> What the task requires
Copy the items below word for word, beginning with their first line and stopping after the line that contains "common name: Mallard".

> Dataset excerpts
──────────────────────────────

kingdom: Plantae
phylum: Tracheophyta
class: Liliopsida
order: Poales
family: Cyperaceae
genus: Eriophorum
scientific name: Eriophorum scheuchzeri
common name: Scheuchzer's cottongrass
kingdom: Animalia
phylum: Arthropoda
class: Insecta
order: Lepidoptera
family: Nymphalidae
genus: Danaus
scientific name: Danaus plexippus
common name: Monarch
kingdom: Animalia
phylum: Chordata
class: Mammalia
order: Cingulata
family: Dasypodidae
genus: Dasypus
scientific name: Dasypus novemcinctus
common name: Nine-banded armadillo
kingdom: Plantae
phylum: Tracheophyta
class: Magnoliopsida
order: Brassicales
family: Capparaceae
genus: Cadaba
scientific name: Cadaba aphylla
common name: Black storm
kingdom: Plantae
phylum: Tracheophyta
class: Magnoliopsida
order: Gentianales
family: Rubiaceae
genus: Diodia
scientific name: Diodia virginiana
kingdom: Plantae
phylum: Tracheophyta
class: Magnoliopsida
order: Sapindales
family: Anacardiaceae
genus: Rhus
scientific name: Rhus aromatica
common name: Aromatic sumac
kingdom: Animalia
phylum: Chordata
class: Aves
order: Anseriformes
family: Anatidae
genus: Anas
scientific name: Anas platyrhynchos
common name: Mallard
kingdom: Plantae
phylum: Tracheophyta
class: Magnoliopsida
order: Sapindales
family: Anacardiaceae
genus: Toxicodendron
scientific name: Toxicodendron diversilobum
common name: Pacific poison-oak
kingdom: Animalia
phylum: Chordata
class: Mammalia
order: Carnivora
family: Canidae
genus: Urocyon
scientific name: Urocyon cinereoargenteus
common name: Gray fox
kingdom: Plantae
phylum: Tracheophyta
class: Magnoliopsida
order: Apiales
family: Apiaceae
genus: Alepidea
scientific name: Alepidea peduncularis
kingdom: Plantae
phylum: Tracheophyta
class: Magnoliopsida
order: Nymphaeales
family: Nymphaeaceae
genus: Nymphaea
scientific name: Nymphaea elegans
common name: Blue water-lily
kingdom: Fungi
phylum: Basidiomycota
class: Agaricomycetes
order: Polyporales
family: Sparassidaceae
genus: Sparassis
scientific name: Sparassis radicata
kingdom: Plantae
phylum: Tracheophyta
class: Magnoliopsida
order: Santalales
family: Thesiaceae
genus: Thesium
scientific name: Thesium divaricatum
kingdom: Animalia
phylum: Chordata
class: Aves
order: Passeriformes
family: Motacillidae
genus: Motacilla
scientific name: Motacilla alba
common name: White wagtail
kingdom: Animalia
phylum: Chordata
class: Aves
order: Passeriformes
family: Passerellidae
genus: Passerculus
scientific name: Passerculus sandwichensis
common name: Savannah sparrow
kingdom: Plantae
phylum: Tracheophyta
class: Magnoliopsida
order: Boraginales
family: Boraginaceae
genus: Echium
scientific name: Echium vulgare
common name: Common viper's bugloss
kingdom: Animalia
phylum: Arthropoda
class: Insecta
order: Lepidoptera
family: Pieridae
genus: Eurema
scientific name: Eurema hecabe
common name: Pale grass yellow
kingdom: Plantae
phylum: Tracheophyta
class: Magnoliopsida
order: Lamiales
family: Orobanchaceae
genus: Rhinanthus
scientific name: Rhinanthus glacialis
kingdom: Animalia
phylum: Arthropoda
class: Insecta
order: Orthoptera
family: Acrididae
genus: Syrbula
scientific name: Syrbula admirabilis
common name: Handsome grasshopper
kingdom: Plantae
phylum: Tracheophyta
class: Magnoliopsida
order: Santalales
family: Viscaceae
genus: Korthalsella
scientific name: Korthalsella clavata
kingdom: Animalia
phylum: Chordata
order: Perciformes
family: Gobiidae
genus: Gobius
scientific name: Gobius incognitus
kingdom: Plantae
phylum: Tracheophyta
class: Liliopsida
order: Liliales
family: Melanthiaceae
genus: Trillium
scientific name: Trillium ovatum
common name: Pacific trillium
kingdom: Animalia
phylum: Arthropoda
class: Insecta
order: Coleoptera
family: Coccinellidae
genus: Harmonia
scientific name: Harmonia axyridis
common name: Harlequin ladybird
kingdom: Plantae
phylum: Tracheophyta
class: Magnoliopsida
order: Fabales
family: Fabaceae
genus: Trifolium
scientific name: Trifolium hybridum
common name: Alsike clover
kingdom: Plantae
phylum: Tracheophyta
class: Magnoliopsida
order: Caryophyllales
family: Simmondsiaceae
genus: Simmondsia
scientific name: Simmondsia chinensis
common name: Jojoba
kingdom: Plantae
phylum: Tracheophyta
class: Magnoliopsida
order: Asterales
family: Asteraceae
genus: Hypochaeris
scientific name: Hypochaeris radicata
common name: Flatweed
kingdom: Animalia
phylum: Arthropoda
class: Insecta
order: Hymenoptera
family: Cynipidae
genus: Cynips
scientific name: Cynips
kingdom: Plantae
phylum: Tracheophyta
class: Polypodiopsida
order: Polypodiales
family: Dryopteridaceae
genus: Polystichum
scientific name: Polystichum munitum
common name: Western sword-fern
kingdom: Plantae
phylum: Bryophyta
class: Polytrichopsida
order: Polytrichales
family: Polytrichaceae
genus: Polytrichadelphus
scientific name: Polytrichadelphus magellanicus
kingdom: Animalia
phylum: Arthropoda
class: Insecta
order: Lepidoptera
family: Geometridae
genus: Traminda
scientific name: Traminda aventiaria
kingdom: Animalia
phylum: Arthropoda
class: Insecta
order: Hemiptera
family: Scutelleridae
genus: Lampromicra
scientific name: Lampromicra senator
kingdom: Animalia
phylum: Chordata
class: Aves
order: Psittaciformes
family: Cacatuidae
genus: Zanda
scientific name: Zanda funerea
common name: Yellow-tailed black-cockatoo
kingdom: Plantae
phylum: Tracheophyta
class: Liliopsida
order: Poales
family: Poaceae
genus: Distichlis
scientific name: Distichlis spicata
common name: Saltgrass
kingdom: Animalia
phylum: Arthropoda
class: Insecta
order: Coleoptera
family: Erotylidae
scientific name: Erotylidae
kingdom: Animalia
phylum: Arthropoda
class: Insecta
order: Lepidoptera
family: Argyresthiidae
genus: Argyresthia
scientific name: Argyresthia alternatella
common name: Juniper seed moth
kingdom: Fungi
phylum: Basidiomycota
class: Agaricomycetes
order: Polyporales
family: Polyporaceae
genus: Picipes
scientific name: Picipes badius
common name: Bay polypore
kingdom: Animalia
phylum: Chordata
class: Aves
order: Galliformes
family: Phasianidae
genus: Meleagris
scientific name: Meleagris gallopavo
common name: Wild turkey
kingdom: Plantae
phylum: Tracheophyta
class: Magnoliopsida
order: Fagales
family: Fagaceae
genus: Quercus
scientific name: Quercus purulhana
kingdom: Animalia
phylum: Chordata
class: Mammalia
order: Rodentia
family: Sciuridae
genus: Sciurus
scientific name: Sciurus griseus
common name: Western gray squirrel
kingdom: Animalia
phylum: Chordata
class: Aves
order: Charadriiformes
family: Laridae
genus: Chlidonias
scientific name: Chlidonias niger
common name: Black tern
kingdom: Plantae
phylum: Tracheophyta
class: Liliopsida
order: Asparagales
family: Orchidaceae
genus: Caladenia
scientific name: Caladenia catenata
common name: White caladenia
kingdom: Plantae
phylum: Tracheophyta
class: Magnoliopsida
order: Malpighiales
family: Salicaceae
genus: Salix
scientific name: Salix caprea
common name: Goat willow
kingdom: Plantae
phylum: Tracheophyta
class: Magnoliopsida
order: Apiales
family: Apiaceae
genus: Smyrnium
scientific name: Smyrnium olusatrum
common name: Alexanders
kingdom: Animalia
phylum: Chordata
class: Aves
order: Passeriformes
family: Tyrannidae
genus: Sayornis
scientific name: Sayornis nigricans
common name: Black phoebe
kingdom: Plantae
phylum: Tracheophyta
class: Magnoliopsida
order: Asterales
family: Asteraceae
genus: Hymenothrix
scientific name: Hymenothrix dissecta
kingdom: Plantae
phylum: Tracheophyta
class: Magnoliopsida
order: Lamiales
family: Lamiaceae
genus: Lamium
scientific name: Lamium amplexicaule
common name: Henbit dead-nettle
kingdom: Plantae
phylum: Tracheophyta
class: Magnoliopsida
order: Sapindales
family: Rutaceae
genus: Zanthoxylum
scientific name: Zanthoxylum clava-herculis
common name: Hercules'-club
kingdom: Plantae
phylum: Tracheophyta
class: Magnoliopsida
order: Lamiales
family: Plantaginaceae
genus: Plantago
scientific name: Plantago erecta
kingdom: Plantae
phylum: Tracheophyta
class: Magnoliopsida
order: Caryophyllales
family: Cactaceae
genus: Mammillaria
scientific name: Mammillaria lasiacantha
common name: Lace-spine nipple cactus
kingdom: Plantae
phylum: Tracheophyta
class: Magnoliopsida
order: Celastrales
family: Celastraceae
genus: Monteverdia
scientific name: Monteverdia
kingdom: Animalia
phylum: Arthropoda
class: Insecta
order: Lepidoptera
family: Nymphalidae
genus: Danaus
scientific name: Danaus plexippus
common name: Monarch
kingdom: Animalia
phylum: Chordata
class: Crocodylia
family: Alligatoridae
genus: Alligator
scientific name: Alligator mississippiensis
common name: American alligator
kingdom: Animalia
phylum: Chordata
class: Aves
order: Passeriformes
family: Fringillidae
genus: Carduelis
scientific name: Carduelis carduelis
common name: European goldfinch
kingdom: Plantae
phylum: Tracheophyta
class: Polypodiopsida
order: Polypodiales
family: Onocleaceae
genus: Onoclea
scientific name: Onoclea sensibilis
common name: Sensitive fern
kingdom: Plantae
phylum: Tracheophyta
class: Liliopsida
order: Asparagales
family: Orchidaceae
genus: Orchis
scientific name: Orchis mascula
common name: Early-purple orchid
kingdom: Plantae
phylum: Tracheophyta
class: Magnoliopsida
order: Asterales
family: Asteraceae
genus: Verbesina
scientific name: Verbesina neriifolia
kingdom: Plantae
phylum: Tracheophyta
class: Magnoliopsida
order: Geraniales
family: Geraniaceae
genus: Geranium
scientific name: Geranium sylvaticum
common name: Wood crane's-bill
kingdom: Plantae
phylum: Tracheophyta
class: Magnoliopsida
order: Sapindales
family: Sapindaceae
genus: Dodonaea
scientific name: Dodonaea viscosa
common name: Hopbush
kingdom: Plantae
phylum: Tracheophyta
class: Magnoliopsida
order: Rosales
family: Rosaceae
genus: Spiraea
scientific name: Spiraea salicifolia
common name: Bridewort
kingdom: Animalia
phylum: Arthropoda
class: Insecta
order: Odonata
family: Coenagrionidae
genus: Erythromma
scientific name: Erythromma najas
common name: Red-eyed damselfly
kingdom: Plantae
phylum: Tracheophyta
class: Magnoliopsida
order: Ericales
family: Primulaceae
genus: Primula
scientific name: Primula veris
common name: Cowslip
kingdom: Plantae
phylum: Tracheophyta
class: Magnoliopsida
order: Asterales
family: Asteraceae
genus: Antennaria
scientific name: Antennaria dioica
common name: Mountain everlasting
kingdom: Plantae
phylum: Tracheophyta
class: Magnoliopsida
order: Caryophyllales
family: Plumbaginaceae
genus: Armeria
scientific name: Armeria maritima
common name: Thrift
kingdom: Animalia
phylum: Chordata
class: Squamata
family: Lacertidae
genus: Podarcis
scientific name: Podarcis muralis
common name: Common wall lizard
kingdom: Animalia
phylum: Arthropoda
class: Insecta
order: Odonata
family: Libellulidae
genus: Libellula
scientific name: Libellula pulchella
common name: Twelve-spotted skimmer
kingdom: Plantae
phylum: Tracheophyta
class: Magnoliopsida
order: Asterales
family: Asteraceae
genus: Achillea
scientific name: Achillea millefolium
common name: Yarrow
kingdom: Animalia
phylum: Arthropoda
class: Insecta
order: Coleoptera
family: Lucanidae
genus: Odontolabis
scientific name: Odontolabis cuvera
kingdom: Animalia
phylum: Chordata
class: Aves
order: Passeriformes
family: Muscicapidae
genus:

──────────────────────────────

> Written answer
kingdom: Plantae
phylum: Tracheophyta
class: Liliopsida
order: Poales
family: Cyperaceae
genus: Eriophorum
scientific name: Eriophorum scheuchzeri
common name: Scheuchzer's cottongrass
kingdom: Animalia
phylum: Arthropoda
class: Insecta
order: Lepidoptera
family: Nymphalidae
genus: Danaus
scientific name: Danaus plexippus
common name: Monarch
kingdom: Animalia
phylum: Chordata
class: Mammalia
order: Cingulata
family: Dasypodidae
genus: Dasypus
scientific name: Dasypus novemcinctus
common name: Nine-banded armadillo
kingdom: Plantae
phylum: Tracheophyta
class: Magnoliopsida
order: Brassicales
family: Capparaceae
genus: Cadaba
scientific name: Cadaba aphylla
common name: Black storm
kingdom: Plantae
phylum: Tracheophyta
class: Magnoliopsida
order: Gentianales
family: Rubiaceae
genus: Diodia
scientific name: Diodia virginiana
kingdom: Plantae
phylum: Tracheophyta
class: Magnoliopsida
order: Sapindales
family: Anacardiaceae
genus: Rhus
scientific name: Rhus aromatica
common name: Aromatic sumac
kingdom: Animalia
phylum: Chordata
class: Aves
order: Anseriformes
family: Anatidae
genus: Anas
scientific name: Anas platyrhynchos
common name: Mallard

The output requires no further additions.